→ Document section:
###

The sense electrodes 4 configuring the columns are each connected
to a corresponding terminal 7 provided outside the sensor area R
via lead wiring 4E. The drive electrodes 5 configuring the rows are
each connected to a corresponding terminal 7 via lead wiring 5E.
The terminals 7 are connected with the controller 2. In this case,
the controller 2 inputs a drive signal to each of the drive
electrodes via the corresponding terminal 7 and the corresponding
lead wiring 5E. The controller 2 also receives a response signal
outputted from each of the sense electrodes 4 via the corresponding
terminal 7 and the corresponding lead wiring 4E.
[0047] The drive electrodes 5 and the sense electrodes 4 are not
limited to the above example in terms of their disposition, shapes,
and numbers. The sense electrodes 4 and the drive electrodes 5 are
alternatively disposed by replacing each other. Each of the
electrode pads of the sense electrodes 4 and the drive electrodes 5
does not necessarily have the rectangular shape. The sense
electrodes 4 and the drive electrodes 5 may not form the pattern of
the arrayed electrode pads but may alternatively form a linear
pattern or the like. The drive electrode 5 is also called a drive
line, a driver electrode, or a transmitter electrode. The sense
electrode 4 is also called a sense line, a detector electrode, or a
receiver electrode 4.

###

→ Data extract:
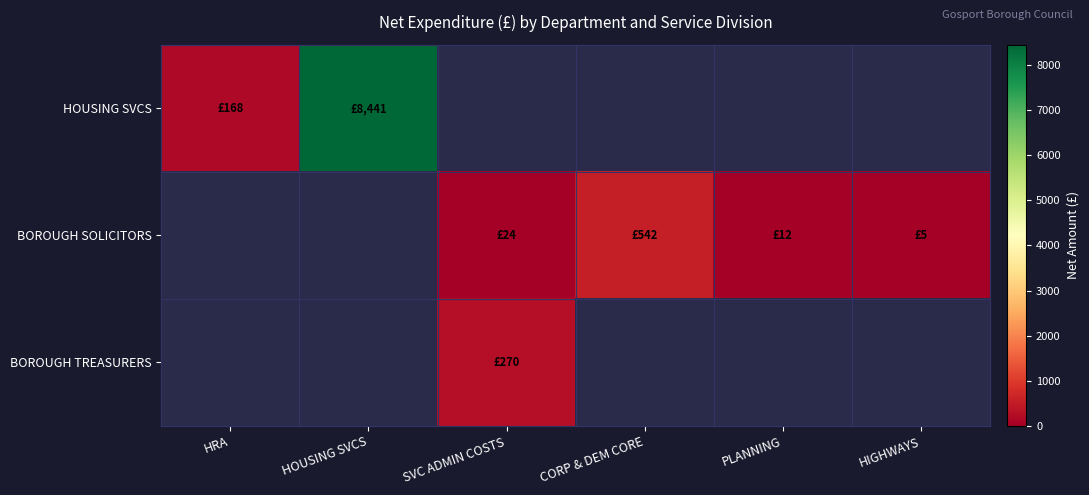

How many categories are shown in the chart?

6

###

→ Task goal:
In the passage on sensor electrodes, what other names are given for the drive electrode?

→ Output for this task:
A drive line, a driver electrode, or a transmitter electrode.